### SOURCE:
On ne peut que se féliciter de la démocratisation du concept de circuits courts alimentaires et de sa mise en lumière comme levier majeur de transition écologique. Néanmoins, ce succès retentissant souligne dans le même temps le peu de connaissance partagée sur leur existence dans d’autres domaines (à l’exception peut-être du secteur de l’énergie). Or, pour une transition globale de notre économie, il est essentiel de développer massivement les circuits courts économiques et solidaires dans tous les domaines.

Pour cela, nous devons mieux les comprendre et analyser plus finement les conditions de leur réussite. Les collectivités territoriales doivent jouer un rôle de repérage à travers des appels à projets ou appels à manifestation d’intérêt visant à révéler les différentes formes de circuits courts développées sur leur territoire. Le Labo de l’eSS encourage par ailleurs les acteur·rice·s de la recherche à se saisir du concept de circuits courts économiques et solidaires, et à développer des partenariats académiques sur ce sujet.

### EXTRAITS DE DONNÉES:
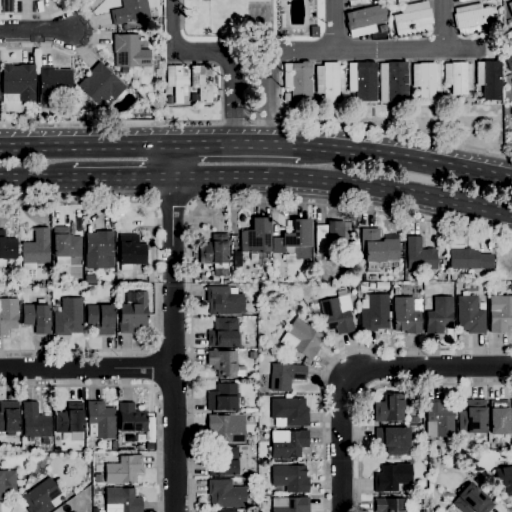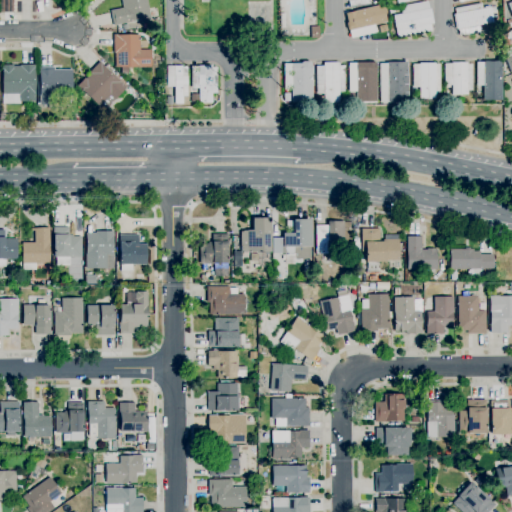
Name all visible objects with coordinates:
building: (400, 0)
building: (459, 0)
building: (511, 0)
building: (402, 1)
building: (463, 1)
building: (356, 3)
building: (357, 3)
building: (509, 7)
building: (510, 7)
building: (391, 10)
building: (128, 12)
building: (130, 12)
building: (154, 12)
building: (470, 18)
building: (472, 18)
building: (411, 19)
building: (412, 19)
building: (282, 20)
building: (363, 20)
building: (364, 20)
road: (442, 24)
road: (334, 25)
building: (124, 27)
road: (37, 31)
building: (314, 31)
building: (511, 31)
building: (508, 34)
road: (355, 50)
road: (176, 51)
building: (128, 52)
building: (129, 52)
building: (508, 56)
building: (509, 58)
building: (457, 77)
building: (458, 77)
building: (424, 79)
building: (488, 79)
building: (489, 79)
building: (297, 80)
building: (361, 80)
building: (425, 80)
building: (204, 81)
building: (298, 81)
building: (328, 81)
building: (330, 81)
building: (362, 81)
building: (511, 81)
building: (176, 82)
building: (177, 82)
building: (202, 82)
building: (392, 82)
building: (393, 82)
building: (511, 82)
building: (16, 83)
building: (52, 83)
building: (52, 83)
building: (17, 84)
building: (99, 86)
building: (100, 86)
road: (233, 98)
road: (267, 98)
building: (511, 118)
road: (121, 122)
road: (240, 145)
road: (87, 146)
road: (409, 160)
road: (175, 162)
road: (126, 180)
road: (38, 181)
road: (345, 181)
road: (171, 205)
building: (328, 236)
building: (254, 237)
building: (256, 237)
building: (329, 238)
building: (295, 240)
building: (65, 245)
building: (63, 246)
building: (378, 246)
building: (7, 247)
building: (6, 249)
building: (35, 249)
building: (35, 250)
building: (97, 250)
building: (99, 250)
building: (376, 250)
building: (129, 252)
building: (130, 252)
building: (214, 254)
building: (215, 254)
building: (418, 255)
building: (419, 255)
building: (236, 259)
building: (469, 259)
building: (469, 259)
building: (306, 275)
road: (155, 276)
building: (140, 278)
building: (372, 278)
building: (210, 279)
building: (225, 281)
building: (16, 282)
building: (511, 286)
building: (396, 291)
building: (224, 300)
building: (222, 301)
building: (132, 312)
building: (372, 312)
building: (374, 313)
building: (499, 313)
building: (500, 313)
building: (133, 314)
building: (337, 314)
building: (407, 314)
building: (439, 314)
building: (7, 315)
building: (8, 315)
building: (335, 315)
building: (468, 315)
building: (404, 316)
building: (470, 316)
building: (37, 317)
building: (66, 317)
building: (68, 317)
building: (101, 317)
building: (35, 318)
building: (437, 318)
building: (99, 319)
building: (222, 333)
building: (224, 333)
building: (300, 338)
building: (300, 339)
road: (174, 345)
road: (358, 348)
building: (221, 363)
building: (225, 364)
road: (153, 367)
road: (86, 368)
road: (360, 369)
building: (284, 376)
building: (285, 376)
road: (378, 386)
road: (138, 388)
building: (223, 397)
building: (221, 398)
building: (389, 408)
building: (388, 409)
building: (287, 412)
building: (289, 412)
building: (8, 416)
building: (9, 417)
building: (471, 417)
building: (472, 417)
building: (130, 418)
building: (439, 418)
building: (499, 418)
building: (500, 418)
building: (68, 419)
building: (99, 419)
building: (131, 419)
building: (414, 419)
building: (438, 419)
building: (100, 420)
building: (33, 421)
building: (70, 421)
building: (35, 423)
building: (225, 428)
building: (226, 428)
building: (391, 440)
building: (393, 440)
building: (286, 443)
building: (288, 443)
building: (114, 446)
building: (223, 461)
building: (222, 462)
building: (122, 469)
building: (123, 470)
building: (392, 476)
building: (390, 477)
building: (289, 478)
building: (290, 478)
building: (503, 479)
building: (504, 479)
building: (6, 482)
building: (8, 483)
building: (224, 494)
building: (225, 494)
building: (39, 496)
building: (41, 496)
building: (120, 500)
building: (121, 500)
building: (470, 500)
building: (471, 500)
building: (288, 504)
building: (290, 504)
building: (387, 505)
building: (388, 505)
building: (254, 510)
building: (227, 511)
==
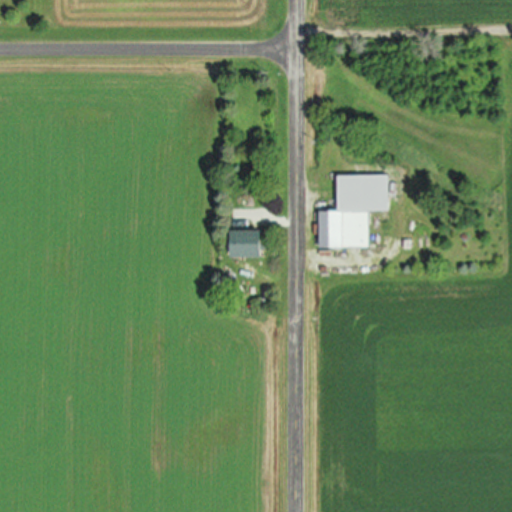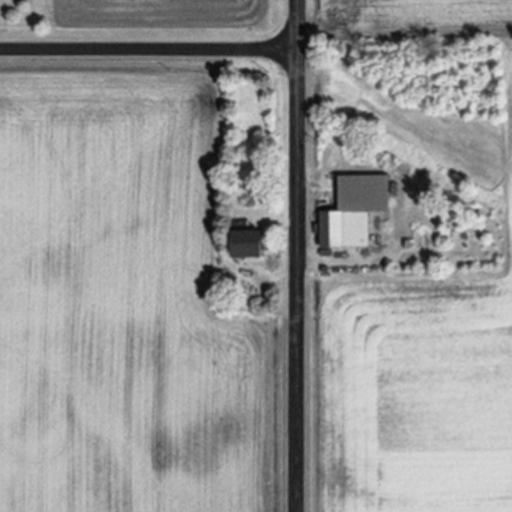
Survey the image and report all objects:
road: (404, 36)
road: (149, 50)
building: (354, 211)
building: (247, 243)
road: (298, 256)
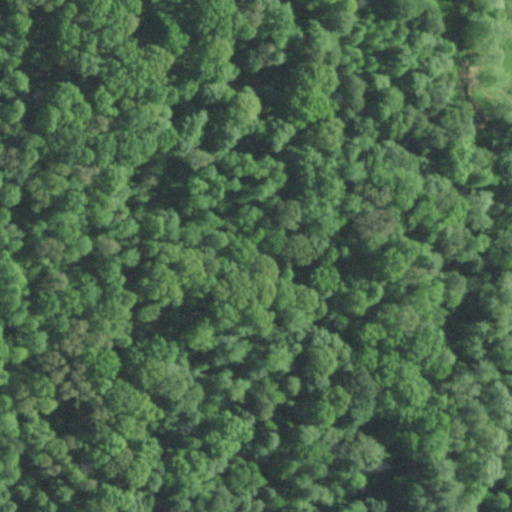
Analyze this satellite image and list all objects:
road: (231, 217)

### CONSIGNE 1:
Citez tous les acteurs explicitement nommés dans la source, sans compter le « nous » employé par l'auteur.
### CONSIGNE 2:
D'après la source, quel secteur fait peut-être exception au peu de connaissance partagée sur l'existence des circuits courts hors de l'alimentation ?

### CORRIGÉ 1:
- les collectivités territoriales
- le Labo de l'eSS
- les acteur·rice·s de la recherche

### CORRIGÉ 2:
Le secteur de l'énergie.